"Linnea Sinclair - Gambit" - читать интересную книгу автора (Sinclair Linnea)

Ty climbed out of the black well slowly. Her body ached in spite of the softness
beneath it. She knew the feeling, recognized its dull throb. The last time she'd been
shot was when she tangled with some slime ball dockworkers on Elnar Station.
Before that it'd been... well, as she wasn't dying, there was no sense cataloging her
misadventures.
She opened her eyes slowly, expecting the glare of a white-walled sickbay. But the
lighting in the room was mercifully dim. As if the med-tech on duty had experienced
similar misadventures.
Between the gloom and the pain lacing her senses, it took her several moments to
focus on the figure seated in the chair next to her bed, sonic rifle cradled in his arms.
His thick silver hair was tousled as if he'd run his hands carelessly through it. The
high collar of his dark uniform shirt hung open; his sleeves unevenly rolled up. He
looked rumpled, tired and more than a little disgruntled. Not the usual bedside
manner for a med-tech.
But then, med-techs didn't tote sonic rifles.
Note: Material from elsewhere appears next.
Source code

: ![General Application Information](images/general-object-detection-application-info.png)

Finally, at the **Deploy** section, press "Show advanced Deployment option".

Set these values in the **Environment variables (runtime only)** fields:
Suddenly she remembered where she was. And what she'd been doing. And why.
The sub-light trembling of the drives was noticeably absent. She was on her way to
Maros.
But why wasn't Jhen-Aris on the bridge?
"You almost made it, Moran." He leaned back, then adjusted the rifle's shoulder
strap so the weapon balanced more easily in his hands.
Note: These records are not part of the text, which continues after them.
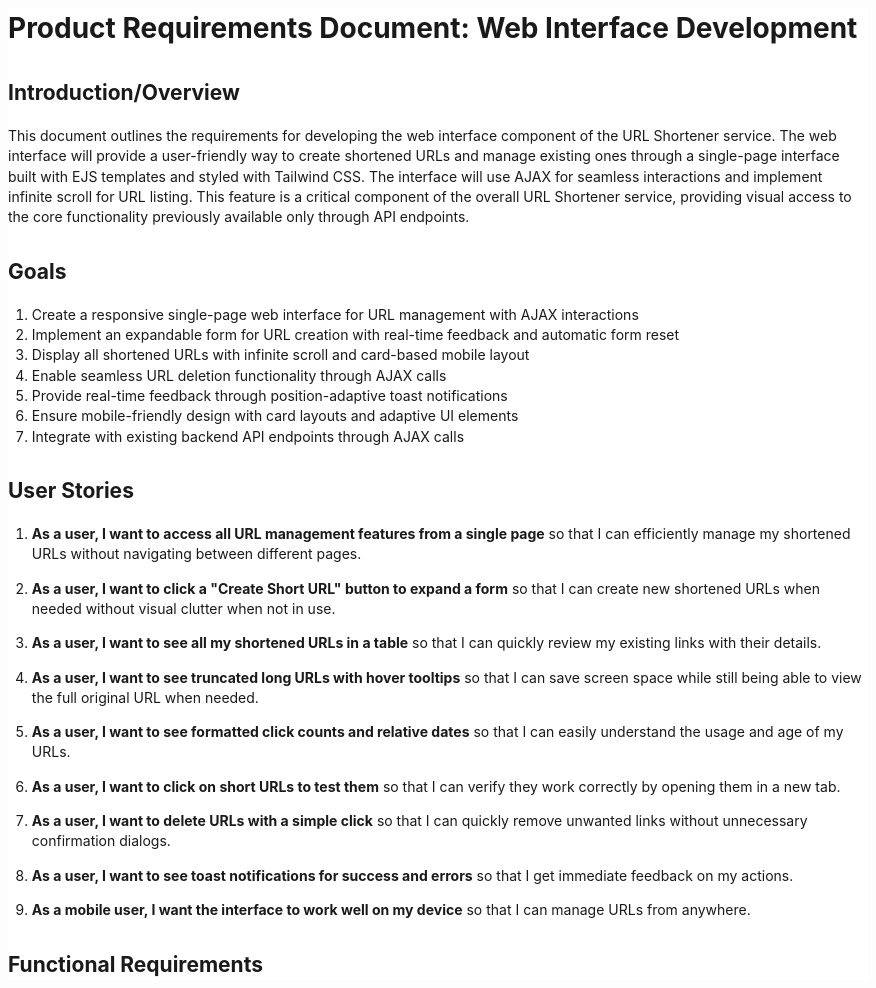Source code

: # Product Requirements Document: Web Interface Development

## Introduction/Overview

This document outlines the requirements for developing the web interface component of the URL Shortener service. The web interface will provide a user-friendly way to create shortened URLs and manage existing ones through a single-page interface built with EJS templates and styled with Tailwind CSS. The interface will use AJAX for seamless interactions and implement infinite scroll for URL listing. This feature is a critical component of the overall URL Shortener service, providing visual access to the core functionality previously available only through API endpoints.

## Goals

1. Create a responsive single-page web interface for URL management with AJAX interactions
2. Implement an expandable form for URL creation with real-time feedback and automatic form reset
3. Display all shortened URLs with infinite scroll and card-based mobile layout
4. Enable seamless URL deletion functionality through AJAX calls
5. Provide real-time feedback through position-adaptive toast notifications
6. Ensure mobile-friendly design with card layouts and adaptive UI elements
7. Integrate with existing backend API endpoints through AJAX calls

## User Stories

1. **As a user, I want to access all URL management features from a single page** so that I can efficiently manage my shortened URLs without navigating between different pages.

2. **As a user, I want to click a "Create Short URL" button to expand a form** so that I can create new shortened URLs when needed without visual clutter when not in use.

3. **As a user, I want to see all my shortened URLs in a table** so that I can quickly review my existing links with their details.

4. **As a user, I want to see truncated long URLs with hover tooltips** so that I can save screen space while still being able to view the full original URL when needed.

5. **As a user, I want to see formatted click counts and relative dates** so that I can easily understand the usage and age of my URLs.

6. **As a user, I want to click on short URLs to test them** so that I can verify they work correctly by opening them in a new tab.

7. **As a user, I want to delete URLs with a simple click** so that I can quickly remove unwanted links without unnecessary confirmation dialogs.

8. **As a user, I want to see toast notifications for success and errors** so that I get immediate feedback on my actions.

9. **As a mobile user, I want the interface to work well on my device** so that I can manage URLs from anywhere.

## Functional Requirements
A familiar spider on ice skates ran up her spine.
"I had my suspicions, you know," he said. "The Lifari don't deal with anyone other
than their own kind."
"Do you blame them?" Her voice was raspy. She remembered the cruelty of
Otherworlders when they learned of her heritage.
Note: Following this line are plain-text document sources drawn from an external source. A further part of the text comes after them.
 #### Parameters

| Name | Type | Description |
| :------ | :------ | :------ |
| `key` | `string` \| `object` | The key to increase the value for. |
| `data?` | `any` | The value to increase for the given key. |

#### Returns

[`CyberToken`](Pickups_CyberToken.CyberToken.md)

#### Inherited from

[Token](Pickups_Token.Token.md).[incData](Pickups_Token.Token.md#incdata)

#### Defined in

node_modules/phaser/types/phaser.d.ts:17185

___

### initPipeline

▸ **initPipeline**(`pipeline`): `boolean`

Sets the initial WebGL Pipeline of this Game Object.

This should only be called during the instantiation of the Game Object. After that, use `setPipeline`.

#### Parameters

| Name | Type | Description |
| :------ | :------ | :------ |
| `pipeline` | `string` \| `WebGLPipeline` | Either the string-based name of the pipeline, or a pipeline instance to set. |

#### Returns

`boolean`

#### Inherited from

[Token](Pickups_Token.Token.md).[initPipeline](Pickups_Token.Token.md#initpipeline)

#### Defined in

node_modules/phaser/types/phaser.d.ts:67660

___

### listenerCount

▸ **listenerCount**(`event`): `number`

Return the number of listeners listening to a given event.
He didn't answer her question. "Moran's not a Lifarian name."
"My mother was human. My father's family name was Civarsna. But I never used it."
"Raised on the Rachella?"
"Port Charleston. I found the Rachella three years ago, by accident." She closed her
eyes. She had volunteered enough information. Though there was more she knew
she could tell him.
As a child she'd believed she was full-human. Never knew differently until she
discovered she could move objects with her thoughts, could create fire or ice just by
wanting to do so. She had been excited, gleeful. Her mother was terrified and had
sworn her to secrecy, warned her what would happen if anyone found out.
It would start with a witch-brand. An indelible tattoo that would mark her and, at the
same time, strip her of her rights. She would be banned from living, working, hell,
breathing in most of council-sanctioned space.
She'd never be able to work on a sanctioned freighter, let alone purchase one, even
at exorbitant interest rates. Even lowly blue-line contracts would be out of her reach.
It had been a convincing argument. Until her instincts and her loyalties got the better
of her.
There was a bar fight, typical of the spaceport pubs she and her older cousin
frequented. Cornered and frightened, Milena unconscious on the floor beside her,
she lashed out with her mind and found fire streaming from her fingertips. The
Stationers would've killed her, but for two others who stepped in, recognizing her
for what she was: an untrained half-breed.
It was Graeme who saved her life that day. Graeme who became her teacher.
Graeme who had died on the Rachella.